InsideSources: What do you when you’re not working?
Minnich: I am very focused on what my kids do. My five year old is learning to play golf, which is fun to watch. He is going to Kindergarten in the fall, so very excited about that. Having kids changed what I would do. One thing my wife and I are very passionate about is weather. So for our honeymoon we went tornado chasing. We went on this tour with a meteorologist, and that was a lot of fun. We got to see big thunderstorms—obviously no one got hurt, which is good. We like to travel. Sometimes we’ll just drive to somewhere we haven’t been before. But once you have kids—I have a five and an almost two-year-old—they are the center of our lives now. Its interesting to watch and figure out how to show them that they can change the world as well.
InsideSources: Did you catch any tornados?
Minnich: We ended up seeing one. It was a really small one. But the more impressive thing was these big thunderstorms we were around. Lots of lightning and rotating clouds. It was awesome. We’ve been twice: for our honeymoon and one other time.

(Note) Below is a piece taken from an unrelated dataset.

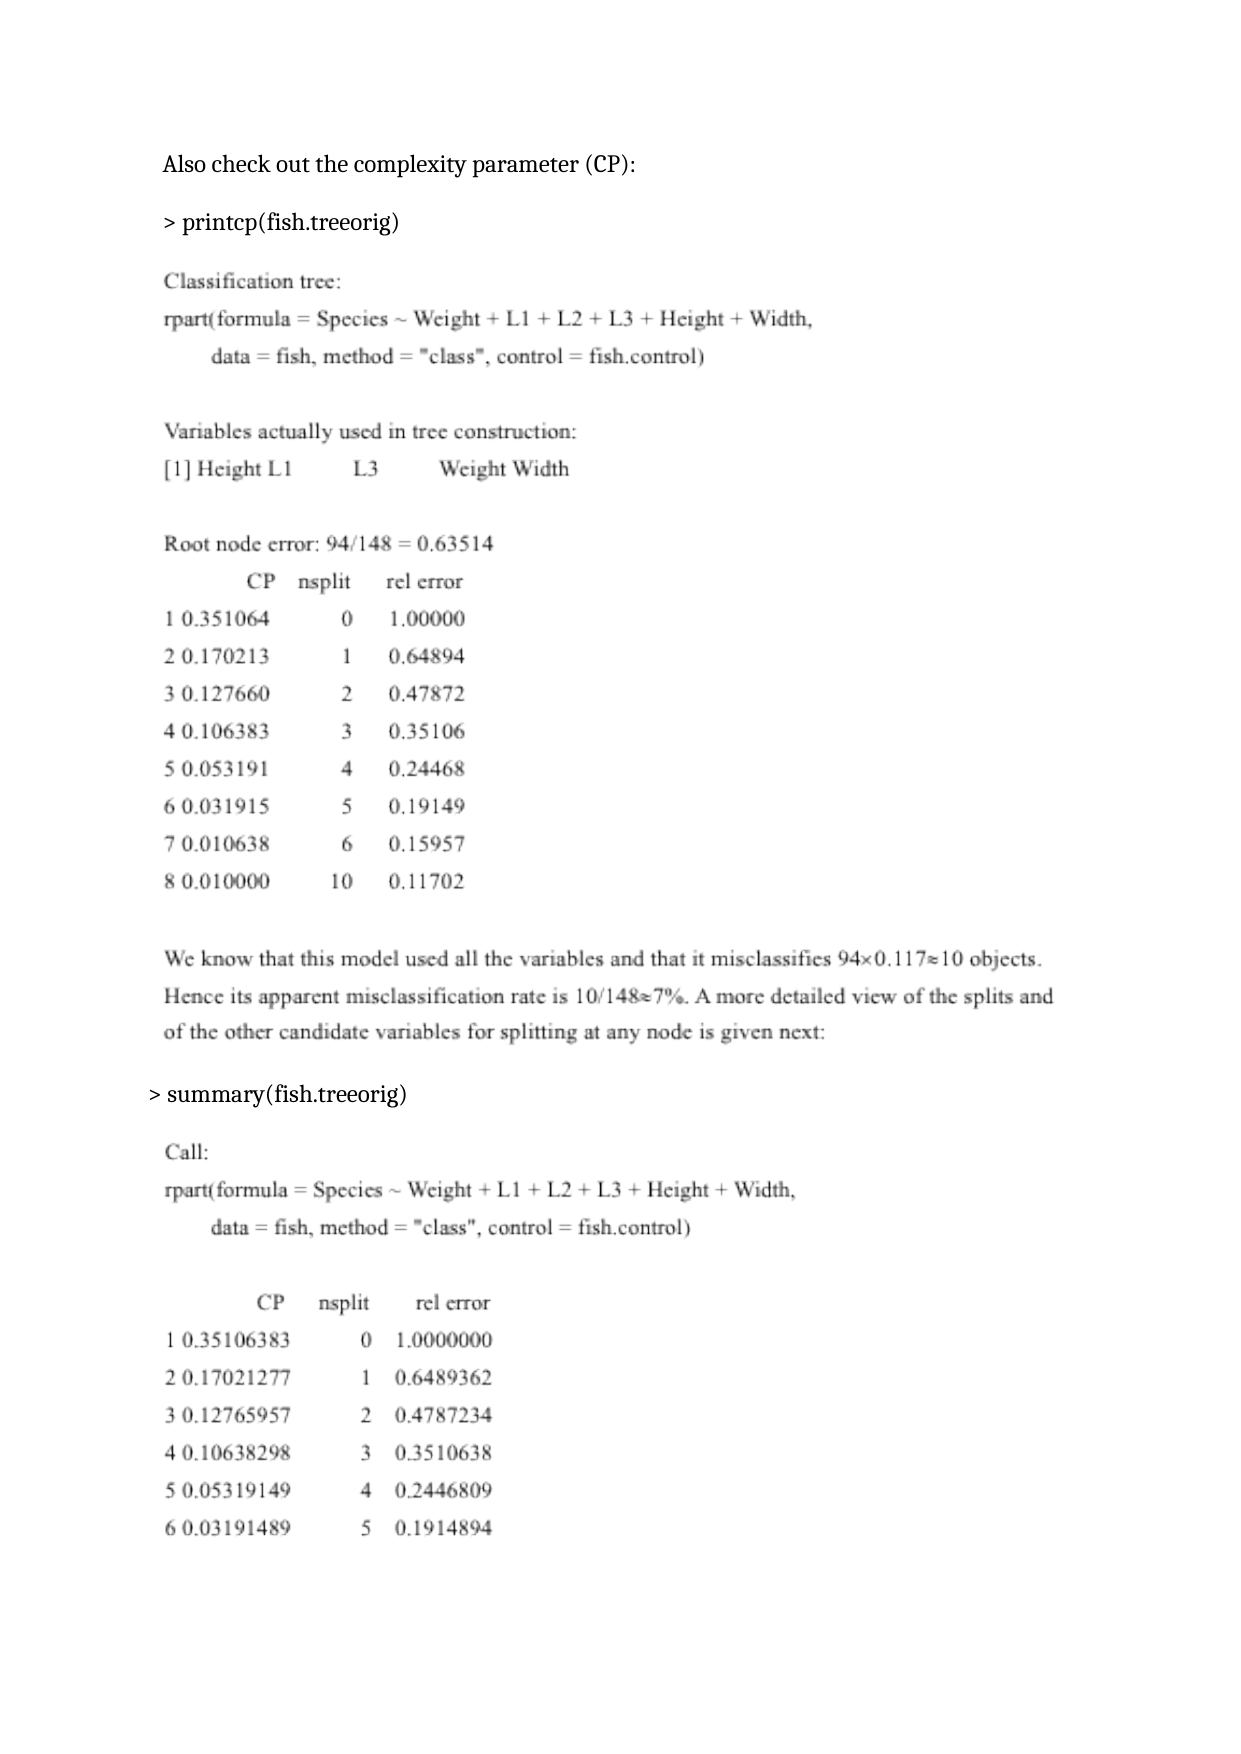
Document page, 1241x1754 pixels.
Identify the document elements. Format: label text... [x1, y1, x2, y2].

But that’s something we are passionate about—how those things form and why the weather is the way it is. It was fun. You have to be willing to sit for long periods of time, though. I think my wife and I were talking about doing it again next year, so we’ll see.
InsideSources: What are you reading right now?

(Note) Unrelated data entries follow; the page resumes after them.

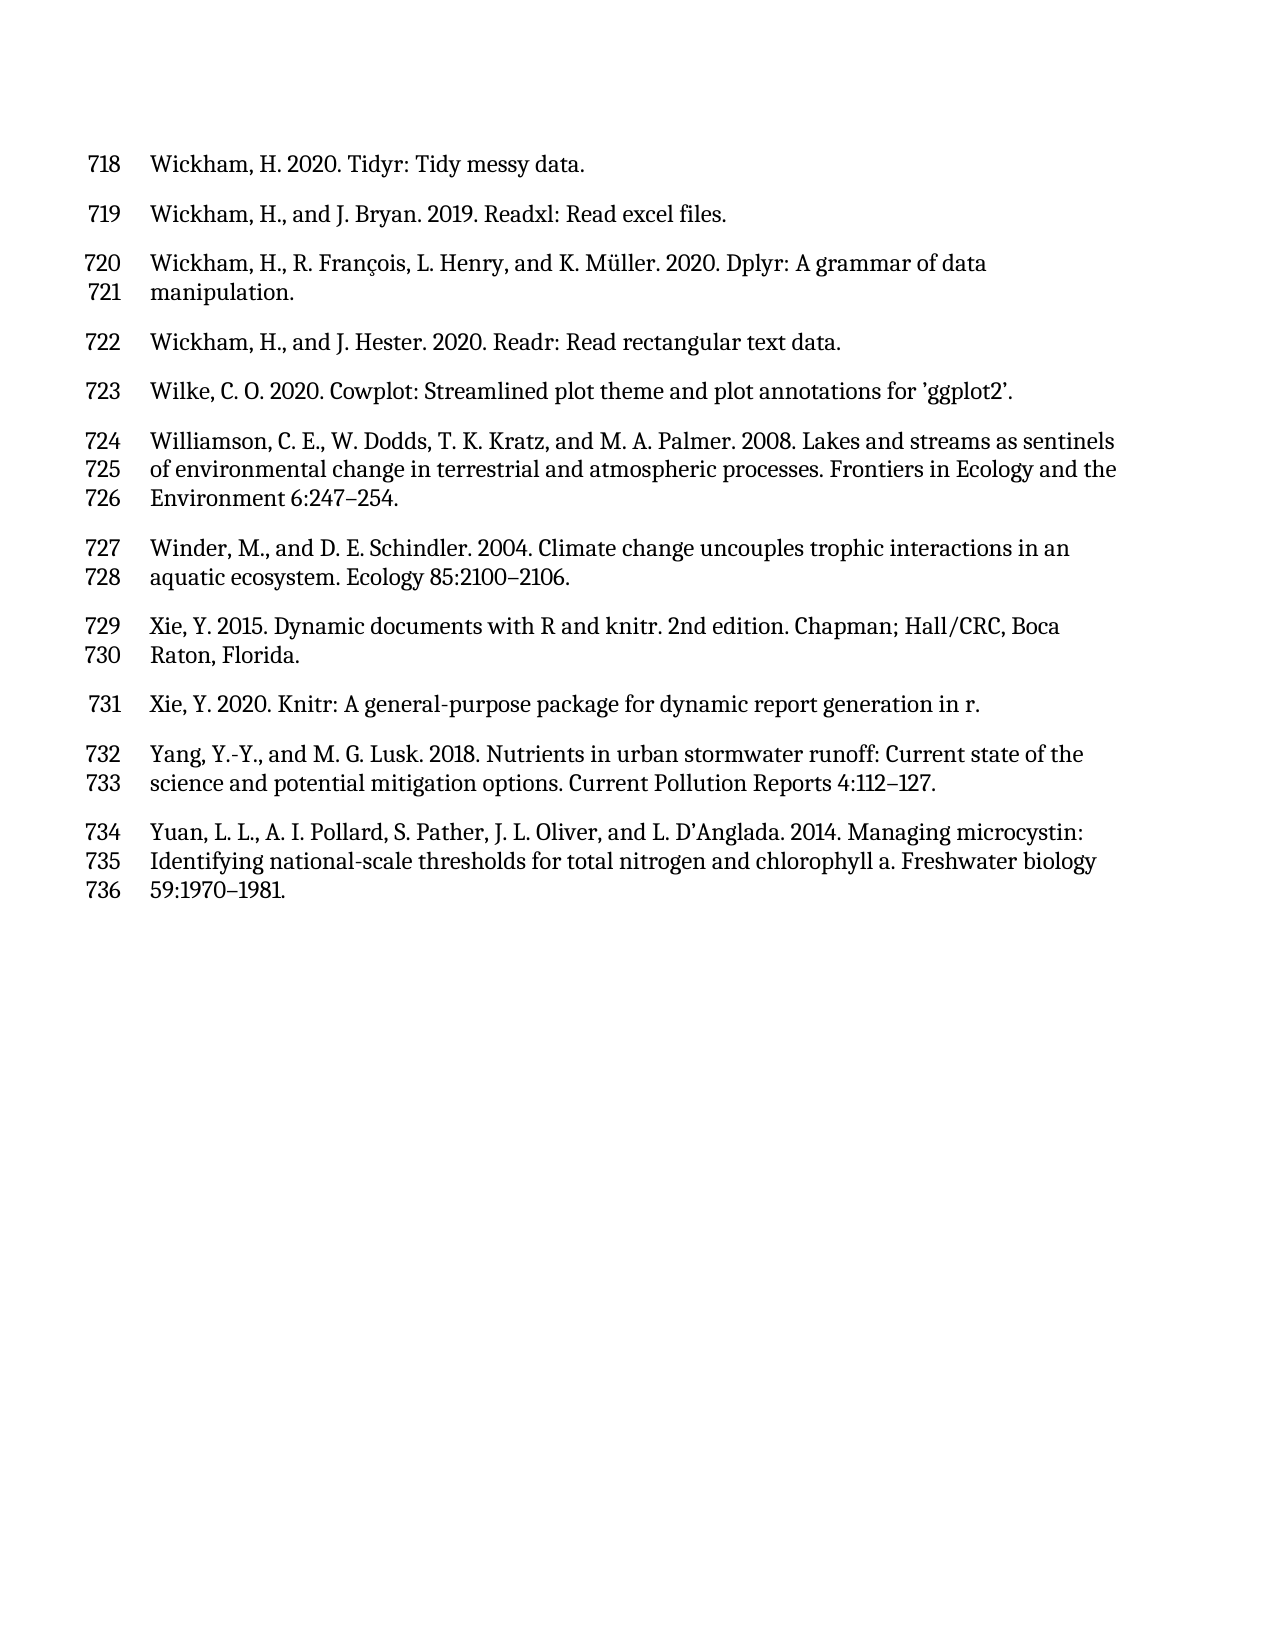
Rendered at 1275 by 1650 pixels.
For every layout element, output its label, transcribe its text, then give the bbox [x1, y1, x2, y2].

text Xie, Y. 2020. Knitr: A general-purpose package for dynamic report generation in r. [150, 690, 1125, 719]
text Yang, Y.-Y., and M. G. Lusk. 2018. Nutrients in urban stormwater runoff: Current state of the science and potential mitigation options. Current Pollution Reports 4:112–127. [150, 740, 1125, 797]
text Wickham, H. 2020. Tidyr: Tidy messy data. [150, 150, 1125, 179]
text Wickham, H., and J. Bryan. 2019. Readxl: Read excel files. [150, 199, 1125, 228]
text Williamson, C. E., W. Dodds, T. K. Kratz, and M. A. Palmer. 2008. Lakes and streams as sentinels of environmental change in terrestrial and atmospheric processes. Frontiers in Ecology and the Environment 6:247–254. [150, 427, 1125, 513]
text Yuan, L. L., A. I. Pollard, S. Pather, J. L. Oliver, and L. D’Anglada. 2014. Managing microcystin: Identifying national-scale thresholds for total nitrogen and chlorophyll a. Freshwater biology 59:1970–1981. [150, 818, 1125, 904]
text Wilke, C. O. 2020. Cowplot: Streamlined plot theme and plot annotations for ’ggplot2’. [150, 377, 1125, 406]
text Wickham, H., R. François, L. Henry, and K. Müller. 2020. Dplyr: A grammar of data manipulation. [150, 249, 1125, 307]
text Wickham, H., and J. Hester. 2020. Readr: Read rectangular text data. [150, 327, 1125, 356]
text Xie, Y. 2015. Dynamic documents with R and knitr. 2nd edition. Chapman; Hall/CRC, Boca Raton, Florida. [150, 612, 1125, 669]
text Winder, M., and D. E. Schindler. 2004. Climate change uncouples trophic interactions in an aquatic ecosystem. Ecology 85:2100–2106. [150, 534, 1125, 591]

Minnich: “The Advantage” by Patrick Lencioni. It’s an organizational book about how you create culture in your organization, and how you get other people to lead in your organization. I’m very passionate about giving people space to become really big leaders here. I think that one of the underrated things leaders do is create culture. People think that the best leaders are the ones who come up with the best ideas. I think the best leaders are the ones that create other leaders—that create the space for people to lead. We have great people all over the place here. I don’t have to do a ton of stuff other than make sure that they are in positions to succeed.
InsideSources: Any other important mentors, or writers, or thinkers, that have had a formative impact on you?
Minnich: Gene Wilhoit, who was the previous executive director, was someone that I admire and was almost a father-figure to me. He showed me what it was to be a leader of this organization—and he did it in a way that showed such class. I can only hope to do it in the same way that he did. So he’s a big one for me.
Other leaders I admire—in our current political system—I really admire the way Senator Lamar Alexander, R-Tenn., and Senator Patty Murray, D-Wash., got the current education law done. I think that those two are what politics should be about, in terms of talking to each other. They disagree in ways that create new opportunities, they actually compromise with each other, sometimes. People like that, I really admire.
Then obviously my mom and my dad. My dad on my professional side, my mom on my personal side. My dad was such a hard-worker, and someone who cared about people. He was in welfare reform, in the mid-90’s when Clinton and those people did welfare reform. And he believed in the human spirit. He believed that if you gave people that safety net, if you gave people those opportunities, they would take them and go with them. I think that’s where I got my passion about helping people and giving them opportunity. Nothing gets me more fired up than seeing someone take an opportunity—and that comes from my dad.
With my mom, I think she has made me a great dad—or a better dad. I think parenting is a consistent set of failures and attempts to get better. But I do think my mom has helped me understand patience and understand that everybody doesn’t always have to be happy, but you have to at least understand where people are coming from. That was her contribution. So both my mom and my dad were really good parents.